2) the plaintiffs relied upon the affidavit evidence of their lawyer; and

3) the plaintiffs subpoenaed former counsel to give evidence.

Master Short went on to review the guidance provided by the Supreme Court of Canada in Hryniak v. Mauldin, 2014 SCC 7 regarding the importance of full disclosure in light of the court’s power on the hearing of summary judgment motions to assess the quality and sufficiency of the evidence and the requirement that the parties "put their best foot forward".
The plaintiffs were ordered to answer the questions they refused related to the timing of receipt and review of relevant documents and the timing of investigations into possible claims against the defendant.

Friday, May 22, 2015

Litigation Privilege Protects Adjuster's File


When does litigation privilege arise in tort claims?

Panetta v. Retrocom, 2013 ONSC 2386 (S.C.J.)

In this slip and fall action, there was a question of whether litigation privilege applied to an investigation done by an adjuster prior to defence counsel being appointed.  The plaintiff fell in a Wal-mart parking lot and an incident report was prepared.  A few weeks later, an adjuster retained by Wal-mart's insurers wrote to the landlord of the premises advising it of the incident.  The plaintiff sought production of the adjuster's notes, file and reports, on the basis that litigation privilege had not yet arisen at the time they were created/obtained.

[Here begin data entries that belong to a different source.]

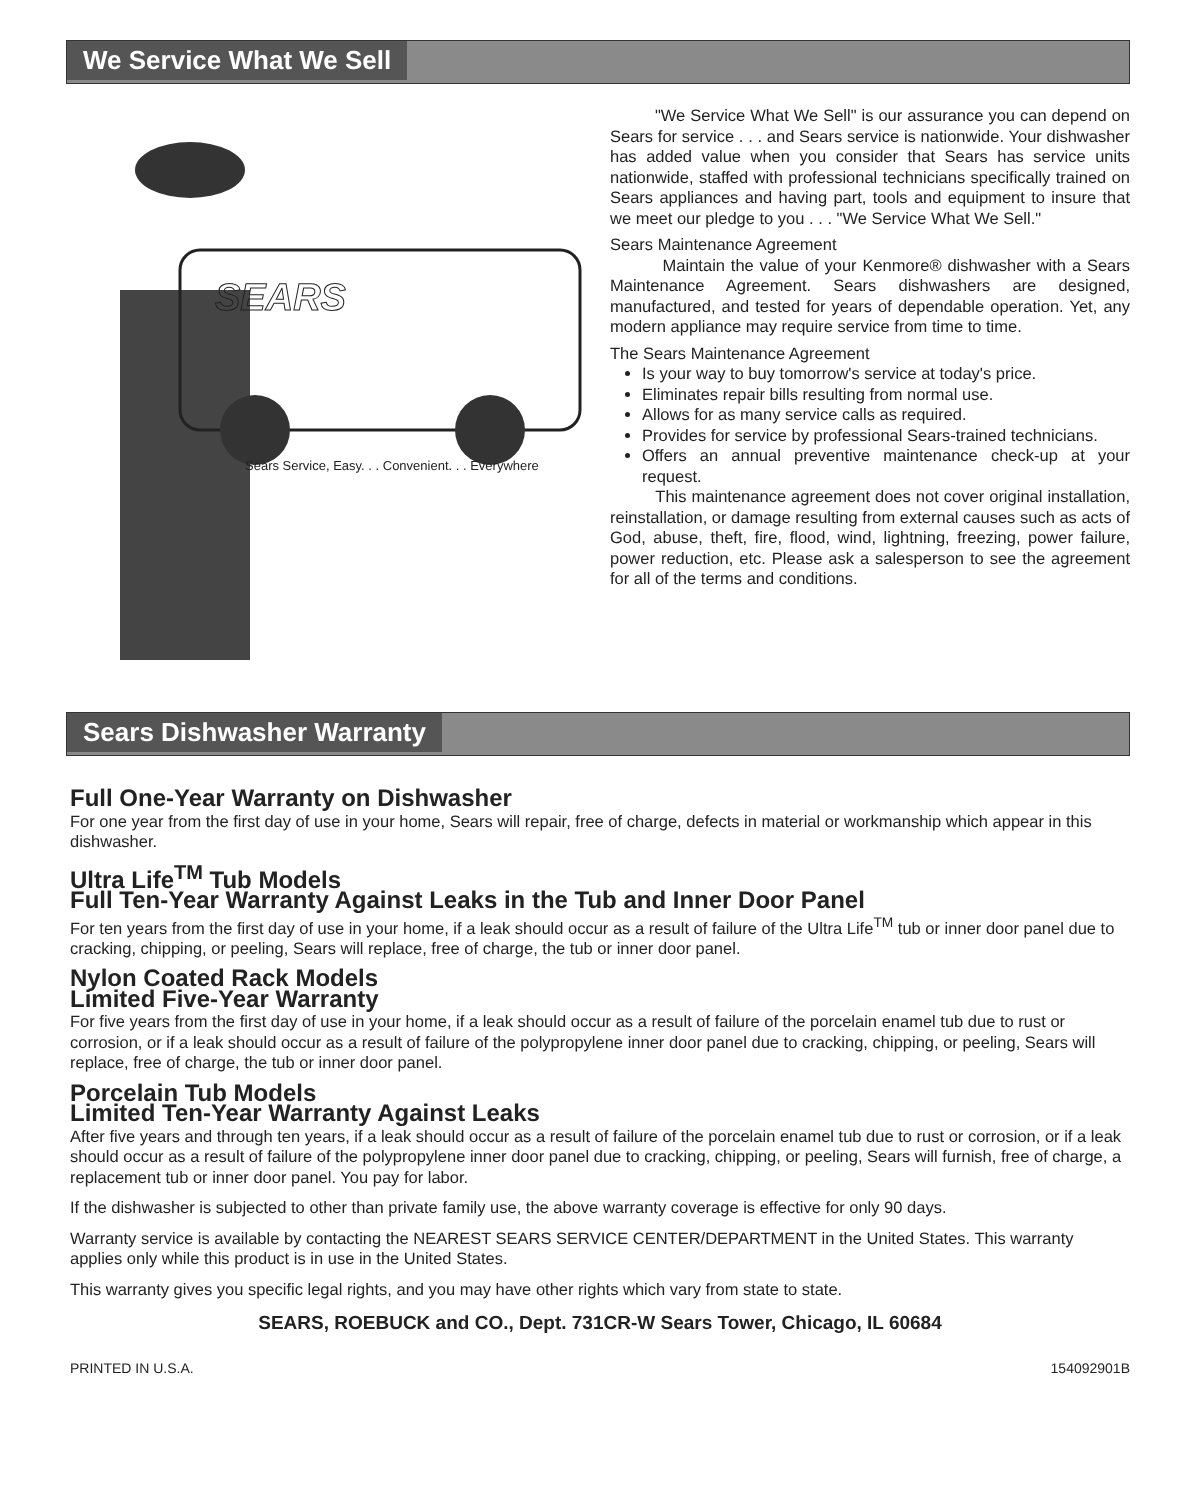We Service What We Sell
SEARS
Sears Service, Easy. . . Convenient. . . Everywhere
"We Service What We Sell" is our assurance you can depend on Sears for service . . . and Sears service is nationwide. Your dishwasher has added value when you consider that Sears has service units nationwide, staffed with professional technicians specifically trained on Sears appliances and having part, tools and equipment to insure that we meet our pledge to you . . . "We Service What We Sell."
Sears Maintenance Agreement
Maintain the value of your Kenmore® dishwasher with a Sears Maintenance Agreement. Sears dishwashers are designed, manufactured, and tested for years of dependable operation. Yet, any modern appliance may require service from time to time.
The Sears Maintenance Agreement
Is your way to buy tomorrow's service at today's price.
Eliminates repair bills resulting from normal use.
Allows for as many service calls as required.
Provides for service by professional Sears-trained technicians.
Offers an annual preventive maintenance check-up at your request.
This maintenance agreement does not cover original installation, reinstallation, or damage resulting from external causes such as acts of God, abuse, theft, fire, flood, wind, lightning, freezing, power failure, power reduction, etc. Please ask a salesperson to see the agreement for all of the terms and conditions.
Sears Dishwasher Warranty
Full One-Year Warranty on Dishwasher
For one year from the first day of use in your home, Sears will repair, free of charge, defects in material or workmanship which appear in this dishwasher.
Ultra Life<sup>TM</sup> Tub Models
Full Ten-Year Warranty Against Leaks in the Tub and Inner Door Panel
For ten years from the first day of use in your home, if a leak should occur as a result of failure of the Ultra Life<sup>TM</sup> tub or inner door panel due to cracking, chipping, or peeling, Sears will replace, free of charge, the tub or inner door panel.
Nylon Coated Rack Models
Limited Five-Year Warranty
For five years from the first day of use in your home, if a leak should occur as a result of failure of the porcelain enamel tub due to rust or corrosion, or if a leak should occur as a result of failure of the polypropylene inner door panel due to cracking, chipping, or peeling, Sears will replace, free of charge, the tub or inner door panel.
Porcelain Tub Models
Limited Ten-Year Warranty Against Leaks
After five years and through ten years, if a leak should occur as a result of failure of the porcelain enamel tub due to rust or corrosion, or if a leak should occur as a result of failure of the polypropylene inner door panel due to cracking, chipping, or peeling, Sears will furnish, free of charge, a replacement tub or inner door panel. You pay for labor.
If the dishwasher is subjected to other than private family use, the above warranty coverage is effective for only 90 days.
Warranty service is available by contacting the NEAREST SEARS SERVICE CENTER/DEPARTMENT in the United States. This warranty applies only while this product is in use in the United States.
This warranty gives you specific legal rights, and you may have other rights which vary from state to state.
SEARS, ROEBUCK and CO., Dept. 731CR-W Sears Tower, Chicago, IL 60684
PRINTED IN U.S.A. 154092901B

Justice Quinn held that the notes were privileged:

[61]   I think that, in third-party or tort claims (as opposed to claims by an insured against his or her own insurer), there is no preliminary investigative phase where privilege does not attach to notes, reports and files of adjusters. In third-party insurance claims, the sole reason for any investigation by or on behalf of an insurer is because of the prospect of litigation. It is naive to think otherwise; and the fact that the investigation may be used to arrive at a pre-lawsuit settlement does not detract from the point that I make. The prospect of litigation inherently includes the prospect of settlement.

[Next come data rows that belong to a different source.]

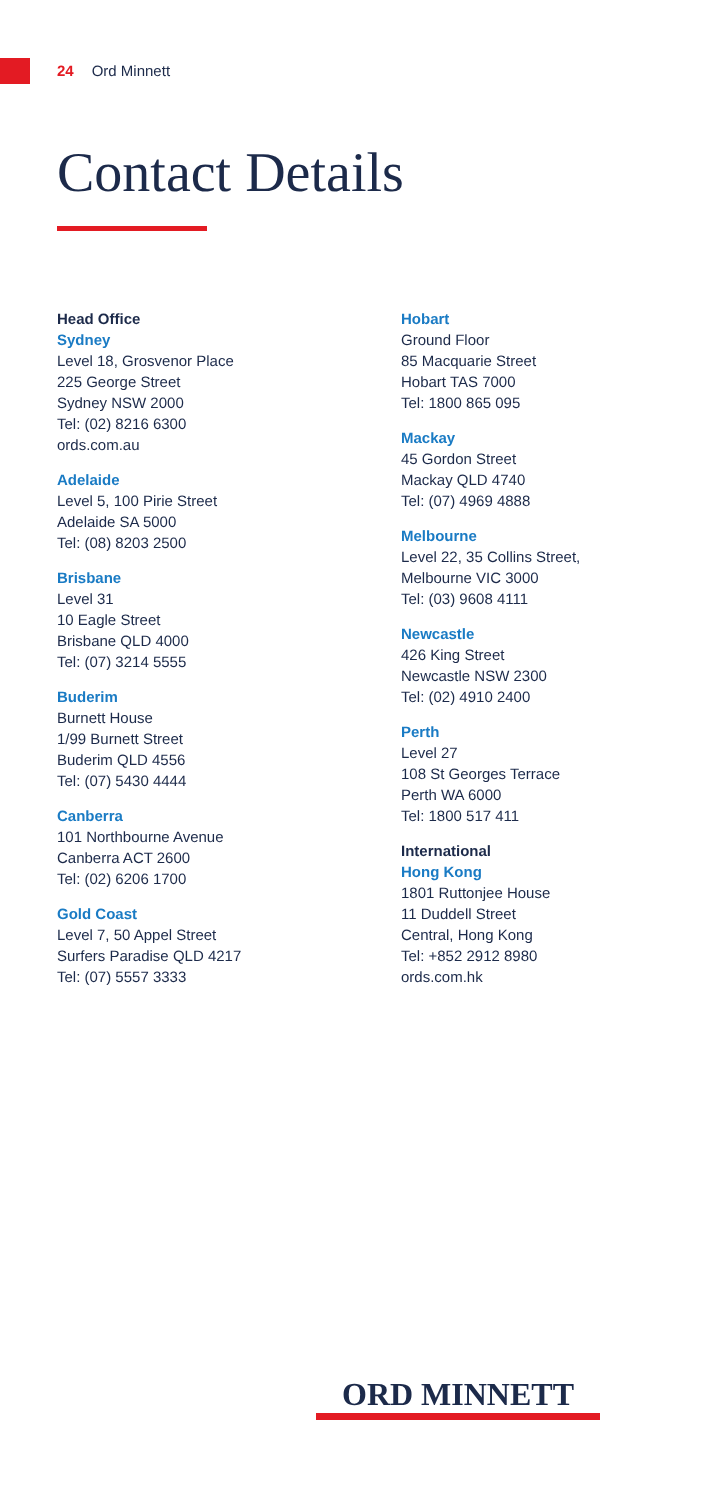24 Ord Minnett
Contact Details
Head Office
Sydney
Level 18, Grosvenor Place
225 George Street
Sydney NSW 2000
Tel: (02) 8216 6300
ords.com.au
Adelaide
Level 5, 100 Pirie Street
Adelaide SA 5000
Tel: (08) 8203 2500
Brisbane
Level 31
10 Eagle Street
Brisbane QLD 4000
Tel: (07) 3214 5555
Buderim
Burnett House
1/99 Burnett Street
Buderim QLD 4556
Tel: (07) 5430 4444
Canberra
101 Northbourne Avenue
Canberra ACT 2600
Tel: (02) 6206 1700
Gold Coast
Level 7, 50 Appel Street
Surfers Paradise QLD 4217
Tel: (07) 5557 3333
Hobart
Ground Floor
85 Macquarie Street
Hobart TAS 7000
Tel: 1800 865 095
Mackay
45 Gordon Street
Mackay QLD 4740
Tel: (07) 4969 4888
Melbourne
Level 22, 35 Collins Street,
Melbourne VIC 3000
Tel: (03) 9608 4111
Newcastle
426 King Street
Newcastle NSW 2300
Tel: (02) 4910 2400
Perth
Level 27
108 St Georges Terrace
Perth WA 6000
Tel: 1800 517 411
International
Hong Kong
1801 Ruttonjee House
11 Duddell Street
Central, Hong Kong
Tel: +852 2912 8980
ords.com.hk
ORD MINNETT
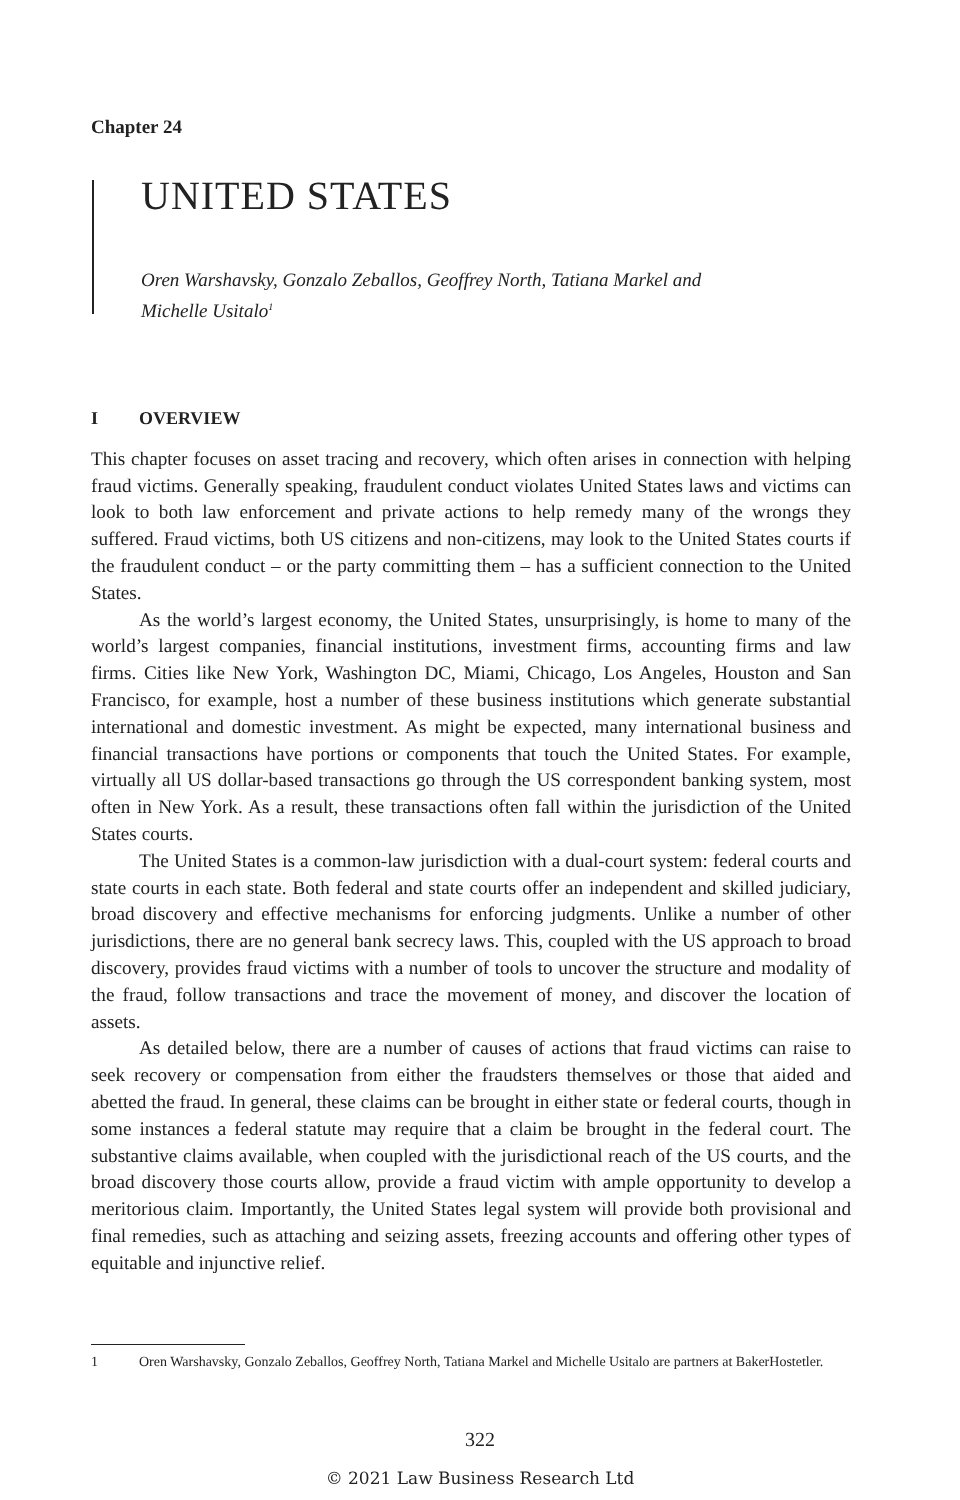Chapter 24
UNITED STATES
Oren Warshavsky, Gonzalo Zeballos, Geoffrey North, Tatiana Markel and Michelle Usitalo<sup>1</sup>
I OVERVIEW
This chapter focuses on asset tracing and recovery, which often arises in connection with helping fraud victims. Generally speaking, fraudulent conduct violates United States laws and victims can look to both law enforcement and private actions to help remedy many of the wrongs they suffered. Fraud victims, both US citizens and non-citizens, may look to the United States courts if the fraudulent conduct – or the party committing them – has a sufficient connection to the United States.
As the world’s largest economy, the United States, unsurprisingly, is home to many of the world’s largest companies, financial institutions, investment firms, accounting firms and law firms. Cities like New York, Washington DC, Miami, Chicago, Los Angeles, Houston and San Francisco, for example, host a number of these business institutions which generate substantial international and domestic investment. As might be expected, many international business and financial transactions have portions or components that touch the United States. For example, virtually all US dollar-based transactions go through the US correspondent banking system, most often in New York. As a result, these transactions often fall within the jurisdiction of the United States courts.
The United States is a common-law jurisdiction with a dual-court system: federal courts and state courts in each state. Both federal and state courts offer an independent and skilled judiciary, broad discovery and effective mechanisms for enforcing judgments. Unlike a number of other jurisdictions, there are no general bank secrecy laws. This, coupled with the US approach to broad discovery, provides fraud victims with a number of tools to uncover the structure and modality of the fraud, follow transactions and trace the movement of money, and discover the location of assets.
As detailed below, there are a number of causes of actions that fraud victims can raise to seek recovery or compensation from either the fraudsters themselves or those that aided and abetted the fraud. In general, these claims can be brought in either state or federal courts, though in some instances a federal statute may require that a claim be brought in the federal court. The substantive claims available, when coupled with the jurisdictional reach of the US courts, and the broad discovery those courts allow, provide a fraud victim with ample opportunity to develop a meritorious claim. Importantly, the United States legal system will provide both provisional and final remedies, such as attaching and seizing assets, freezing accounts and offering other types of equitable and injunctive relief.
1 Oren Warshavsky, Gonzalo Zeballos, Geoffrey North, Tatiana Markel and Michelle Usitalo are partners at BakerHostetler.
322
© 2021 Law Business Research Ltd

When the adjusters were retained to conduct their investigation on behalf of Wal-mart's insurer, the sole purpose of any documents they created was in anticipation of litigation.  The decision provides a helpful summary of the case law regarding litigation privilege (and as an added bonus, a nice example of Justice Quinn's sense of humour). 

Friday, January 23, 2015

Litigation Privilege - Production of Lawyer's Notes of Interview


A recent case deals with production of statements taken by an opposing party.  It provides a summary of the principles relating to litigation privilege.

In Hart v. Canada (Attorney General), 2012 ONSC 6067 (S.C.J.), the plaintiff brought a motion seeking production of notes that had been made by counsel for the defendant several years earlier when the plaintiff was a potential witness in another lawsuit arising out of the same factual nexus.  The notes appeared to be an almost verbatim translation of the interview.  The defendant argued the notes were protected by litigation privilege.  The Master ordered the notes to be produced and the defendant appealed.

The appeal was dismissed.  Litigation privilege cannot restrict disclosure of an opposing party's statements.  Information or statements that are obtained from an opposing party cannot be confidential from that party.  To the extent a document is a mere recording of information given by the opposing party, it is not subject to litigation privilege, even though it was created with a view to anticipated future actions; however, if the document contains something more that amounts to a solicitor's work product, then it is privileged.  Counsel for the defendant would be permitted to make a proposal to redact certain parts of the document that contained information that was more than simply a record of the plaintiff's interview and statement, such as margin notes, underlining and highlighting.

It appears that the key fact was that the notes contained an almost verbatim recording of the plaintiff's interview.  If the notes contained the solicitor's strategies or theories, the outcome may have been different.